Research has not always supported the intuitive, however, and sometimes people who have access to fruits and vegetables still don't purchase or consume them. Why not? Well, my educated/informed opinion is because a good many people live in food swamps. I am not sure where I first heard or read the phrase, but I describe a food swamp as an area where high calorie foods - often low in nutrients - are in abundance, are cheap, easy to locate, highly advertised, branded (e.g., KFC, Doritos, Pepsi) and popular among children, adolescents and adults. Actually, these foods and their promotions (e.g., all you can eat buffets, $1 hamburgers, 3 for 1 honeybuns, 32 ounce sodas) are hard to avoid.  

As noted above, the popular strategy for dealing with a food desert is to bring more fresh foods in - build a grocery store or a farmers market, add produce to the convenience store checkout, send in a mobile produce truck - and hope people will purchase, prepare wisely and eat more nutritious foods. Oh and here is the most important part... eat them instead of the high calorie non-nutritious foods they have been eating. Every one agrees, yes - those are all good strategies... yay, lets fund them! [They don't work so well, but they seem smart and non-paternalistic, therefore, it must be right.]

The strategy for food swamps (which is as unpopular as the food desert strategy is popular) is policy and regulation. I believe that food swamps are the bigger problem and that regulation and policy are our best bet at trying to reduce over consumption of calories (often occurring passively, i.e., not intentionally eating extra calories). Examples include, limiting the number of fast food/quick casual restaurants that can surround neighborhoods, schools, and worksites (zoning laws), putting a sales tax on high calorie, low nutrient items, like sugar sweetened beverages (specifically I say a sales tax because consumers are more likely to notice a sales tax than an excise tax and sales taxes cannot be 'eaten' by the manufacturer unless they literally lower the prices of their products), putting calorie counts out in front on everything, everywhere (menu boards, front of packages, sodas) and educating people on what is considered a 'high' amount of calories (e.g, a dinner entree over 500 calories is high, if it is part of a days worth of meals), portion caps - like suggested in NYC might work, and limiting ads for high calorie foods or ad space (e.g., TV, public transit, magazines, websites, social media). I think our grocery stores should have makeovers as well. The cheap, high calorie foods should not get prominence and promotion. This is one of the main reasons I believe that strategies to add fruits and vegetables to neighborhood stores or whole grocery stores to neighborhoods, fail. It is hard to get through the mire of junk - physically, emotionally, socially, parentally - to the better for you items. 

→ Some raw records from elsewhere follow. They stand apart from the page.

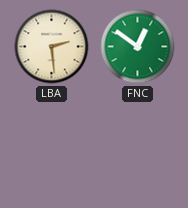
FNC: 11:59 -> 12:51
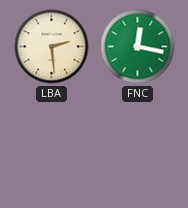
FNC: 12:51 -> 12:17
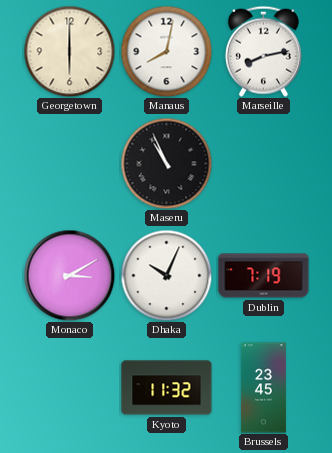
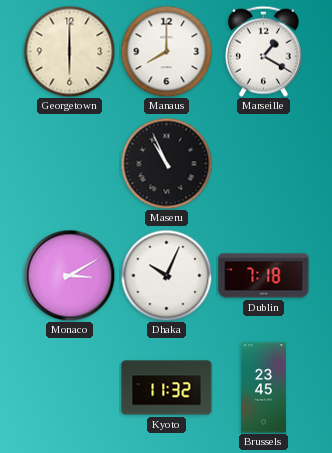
Manaus: 8:02 -> 8:00
Marseille: 8:13 -> 1:20
Dublin: 7:19 -> 7:18
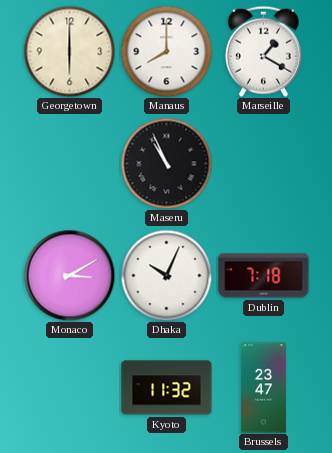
Brussels: 23:45 -> 23:47
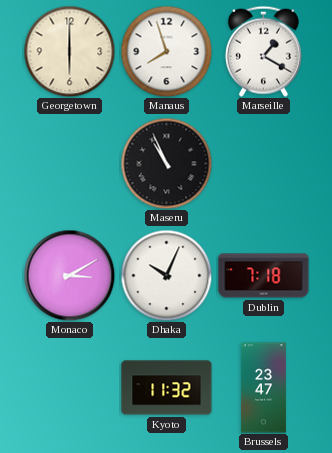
Manaus: 8:00 -> 7:57
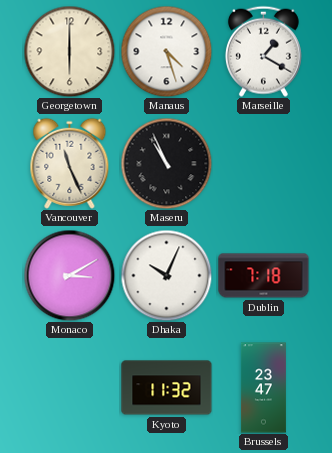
Manaus: 7:57 -> 4:27
Vancouver: none -> 11:26
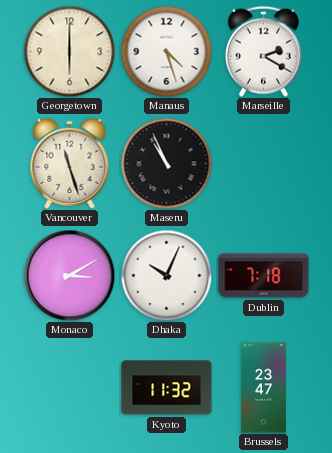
Marseille: 1:20 -> 2:20
Vancouver: 11:26 -> 11:27
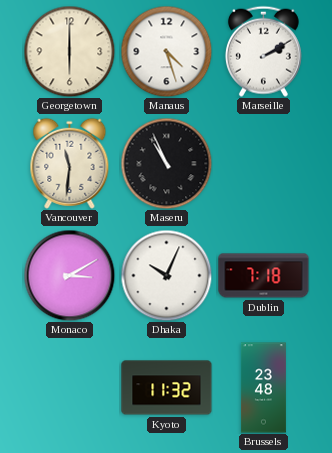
Marseille: 2:20 -> 2:10
Vancouver: 11:27 -> 11:31
Brussels: 23:47 -> 23:48
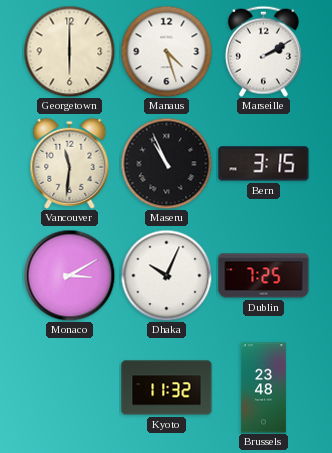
Bern: none -> 3:15
Dublin: 7:18 -> 7:25
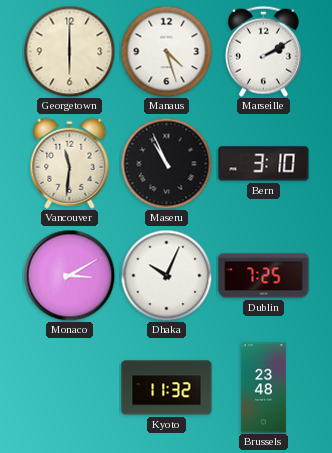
Bern: 3:15 -> 3:10
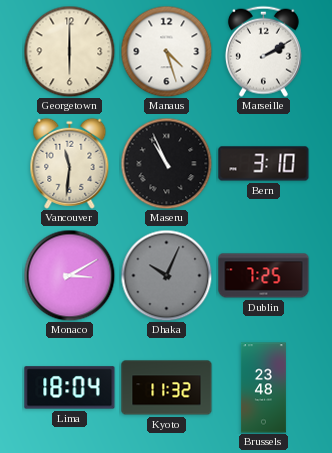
Dhaka dial: white -> grey
Lima: none -> 18:04
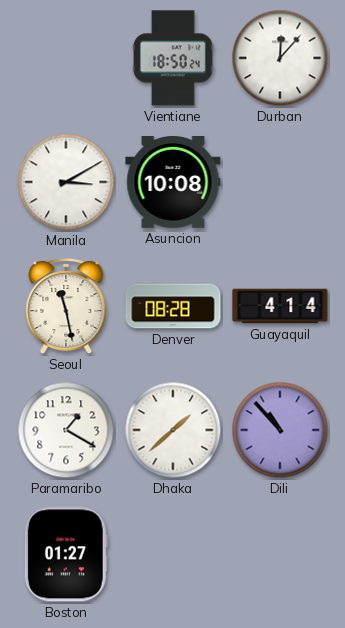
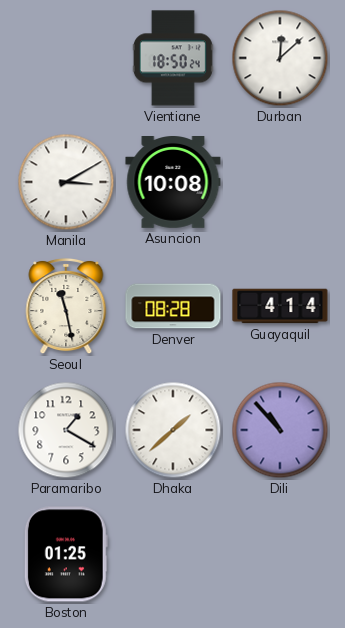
Durban: 12:07 -> 12:08
Boston: 01:27 -> 01:25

And before anyone points out that the food swamp policies I mentioned are regressive (i.e., they will have a bigger impact on persons of lower income) I say YES, and obesity and its related disease conditions is also regressive and has a greater impact on persons of lower income. 

My point is, that though it might sound good (especially politically) to make fruits and vegetables and other nutritious foods available and accessible, what we really need is to make low nutrient (junk) foods and drinks LESS available and accessible (less cheap, less popular, less in our face).  And as that annoying prince on the TV show Outlander says, "mark me" I am right about this.